В наше последнее лето с мамой я будто репетировала утрату. Я была на пороге перемен и торопилась переступить, смутно чувствуя непонятно кому адресованное досадливое облегчение от надежды, что уж на будущий год я не в том буду положении, чтобы опять, как девочка, ехать на каникулы к бабушке. Я приехала отдыхать с полным колчаном нерастраченных сил, которые вдруг просыпались вхолостую: весь отпуск меня трясло от призраков прошлого и тревоги за будущее.
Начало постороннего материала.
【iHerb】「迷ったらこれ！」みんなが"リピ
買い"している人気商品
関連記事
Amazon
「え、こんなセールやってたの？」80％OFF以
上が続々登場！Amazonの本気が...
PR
Кульминацией того лета стала ниоткуда, как облако в окно, вплывшая после счастливого вечернего сна в маршрутке из дышащего горными ледниками селения мысль, будто бы у меня будет рак, – и животный хрип сознания, боровшегося с этим всплывшим ужасом до следующего лета, когда я родила малыша в зодиакальный месяц Рака и подумала, что вот так легко отшутилась от непонятных предчувствий. А завязалось в шашлычной с пивом, где я впервые столкнулась с утратой – тоже как будто всплывшей в пивной пене и ударившей маме в голову, обычно не отвлекающуюся от текущих забот. «Бедный, – сказала она ни с того ни с сего, – бедный Касатик».

Это еще один урок от мамы: что чувство вины, как и чувство долга, не дружит с чувством реальности. Мама не должна была мучиться в Киргизии год, как я не должна была подскочить, будто от пивной икоты, когда она размякла от радости встречи и еды и приоткрылась душой.

Знаменитая Гиппенрейтер учит родителей активному слушанию в диалоге с детьми, но даже взрослых, понятных и равных, признания колотятся в нас, как мяч, заскочивший в трубу, и застревают в уме резиновой падалицей. Прошло два года, прежде чем Гиппенрейтер в аудио, терапия и собственные неотступные размышления подсказали мне единственно верный ответ на мамину реплику, которая вытянула бы мяч обратно в веселую летнюю игру.

«Бедный Касатик», – говорит мама, называя своего брата с домашней лаской их бабушки, это прозвище мама закажет выгравировать на его кладбищенском памятнике, и я тщетно буду подбрасывать этот ориентир администратору Ракиток, с которой мы ищем место захоронения, куда через день подселим мою маму и где трава забрала и домашнее имя, и ФИО, и полтора года назад цепко вкопанные мамой в землю тряпичные на проволоке цветы.

И я отвечаю: «Скучаешь по дяде Вене» – без вопроса, как советует Гиппенрейтер, и называя чувство мамы тем словом, какое ко мне самой пришло только через полгода после ее смерти, когда я только и научилась понимать, что могла она чувствовать, когда ушел ее брат.

Вместо этого я, как часто в детстве, блокирую ее приоткрывшуюся ко мне дверь и напираю со своей стороны полным сумбуром чувств об ушедшем дяде, куда включено все, кроме собственно утраты, которую я и в отношении мамы расчувствовала не сразу. Мы вспоминаем самую детскую – а потому неподконтрольную взрослому человеку – боль: про то, как дядя Веня собрался с мужскими силами и, будто заемный отец, отправился с мамой встречать меня из первого и единственного в моей жизни горного похода, оставившего мне большой рюкзак, с которым я моталась в Европу и на форумы молодых писателей в Липки, спальник с пенкой и долгие годы не заживавшую травму. В походе у меня не сложилось общение со спутниками и вообще все пошло против моих ожиданий от компанейской прогулки в лесах – пожалуй, сейчас я бы оценила возможности той поездки, и она прошла бы глаже, но, если бы не обожглась тогда, боюсь, в принципе бы не научилась ценить. И вот меня встречают два человека, которых мне не хватало призвать в походе, чтобы разрулить непонятные трения с насмешливыми спутницами и узнать, как действовать, когда на тебя вот только что, в аэропорту, наорала из-за неразберихи с чемоданами и каталками твоя бывшая одноклассница, с которой мы уютно просидели несколько лет математики и английского, да горный маршрут рассадил. Только став мамой и впервые раздражаясь на того, кто передо мной беззащитен, я глубоко пойму главное утешилово, которое подгоняют психологи обиженным клиентам: люди срываются от бессилия, не бери на свой счет. Тогда же я вываливаюсь из аэропорта окончательно раздавленная, будто горная букашка туристическим рюкзаком, с одним желанием – немедленно уткнуться в маму и поплакать, но при дяде приходится держаться и дергаться, а он тоже не знает, что люди срываются от бессилия, и берет на свой счет, и счет тот подлиннее моего, и вот торжественная встреча родных подмочена, медные трубы хрипят от залившей их грусти.